Il y a presque un paradoxe entre le titre du spectacle et ce qu’il est. Avec Narcose, les deux chorégraphes Aïcha M’Barek et Hafiz Dhaou livrent une immersion, sans repos. Loin de tout endormissement, cette Narcose chorégraphique est aussi agitée qu’un sommeil paradoxal. Et sur une scène enveloppée de pénombre, trois danseurs (Stéphanie Pignon, Johanna Mandonnet et Gregory Alliot) se lancent dans une forme de périple en apnée. Un léger manque d’oxygène ou de chaleur, et c’est le corps entier qui se met en mouvement pour lutter contre l’engourdissement. Sur une musique hypnotique d’Ogra (Haythem Achour), une ambient cadencée en nappes perpétuelles, Narcose offre une plongée dans le mouvement. État-limite, les trois danseurs semblent frôler l’épuisement, pour mieux se reprendre, rebondir. Dans une oscillation hypnotique entre les limites et leurs dépassements.
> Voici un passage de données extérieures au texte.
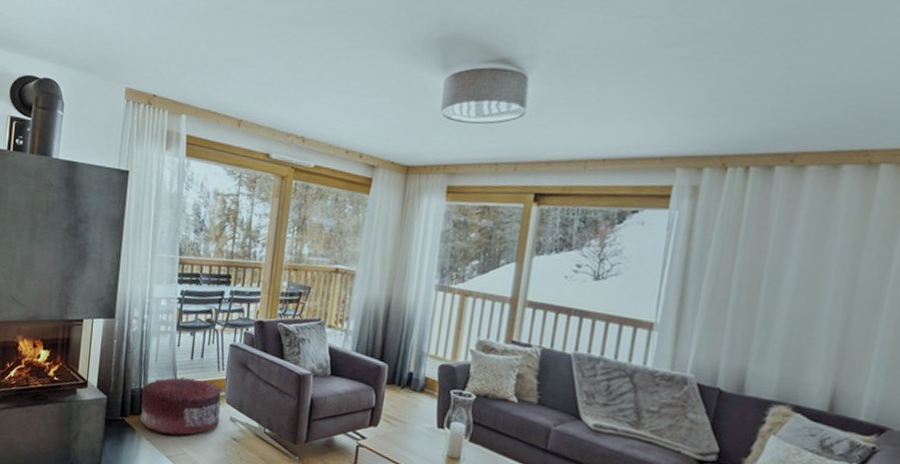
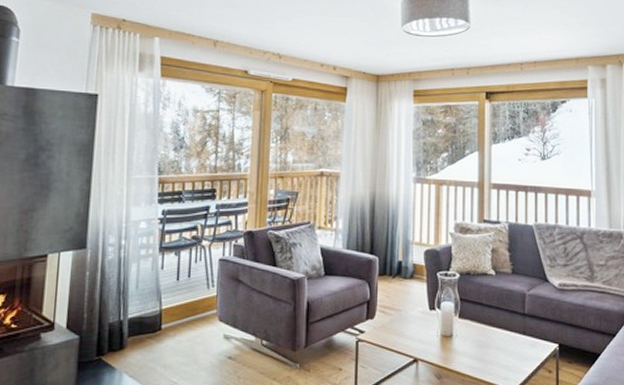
pouf: present [140,376,222,435] -> none [121,300,213,366]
Narcose d’Aïcha M’Barek et Hafiz Dhaou : une chorégraphie de l’immersion
La scène est sobrement parée d’obscurité, se nimbant parfois de lumière blanche, crue. Les danseurs arborent plutôt des habits sombres, certains sertis de paillettes. Comme autant d’étoiles dans ces nuits urbaines peuplées de danse et substances actives (excitants ou narcotiques). Avec Narcose, Aïcha M’Barek et Hafiz Dhaou (Cie Chatha) mettent les corps à l’épreuve. La danse se prolonge encore et encore, comme si les corps fonctionnaient seuls. Cet étrange moment d’abandon, où les mouvements se poursuivent presque en l’absence de toute conscience. Se débattent-ils ? Planent-ils ? Dorment-ils ? Qu’est-ce qui anime ces trois danseurs dans leur danse, qui s’apparente parfois à une nage en eaux troubles ? Ils ondulent, palpitent, papillonnent, s’exténuent et semblent vivre une myriade d’émotions condensées dans un contexte serré. Flashs stroboscopiques, mix musical en live (d’Ogra) : la pièce se déploie aussi comme une expérience en temps réel.
État paradoxal ou état-limite : une danse en apnée, envoûtante, hypnotique
Expérience politique également, la danse contemporaine de Narcose répond en un sens à la situation sociale en Tunisie. Lente asphyxie créative : à la raréfaction de l’air répondent des gestes poétiques. Et de la situation en Tunisie à celle d’autres pays manquant progressivement d’air, le glissement s’opère assez bien. Lente immersion en apnée, dans des contextes de plus en plus oppressants, Narcose cultive une gestuelle de l’urgence. Une danse de l’interstice, entre des espaces virtuels décloisonnés et des contextes sociopolitiques physiques faisant l’expérience du rétrécissement. En débat, pour des corps qui semblent tour à tour se débattre ou se laisser porter… Ou plonger, pour mieux remonter prendre une bouffée d’air… Les trois danseurs de Narcose plongent aussi en eux-mêmes pour ramener sur scène des émotions, des sensations, des gestes limitrophes. Entre transe, hypnose et fusion : Narcose fait percevoir une forme d’hallucination, aussi bien individuelle que collective, par le mouvement.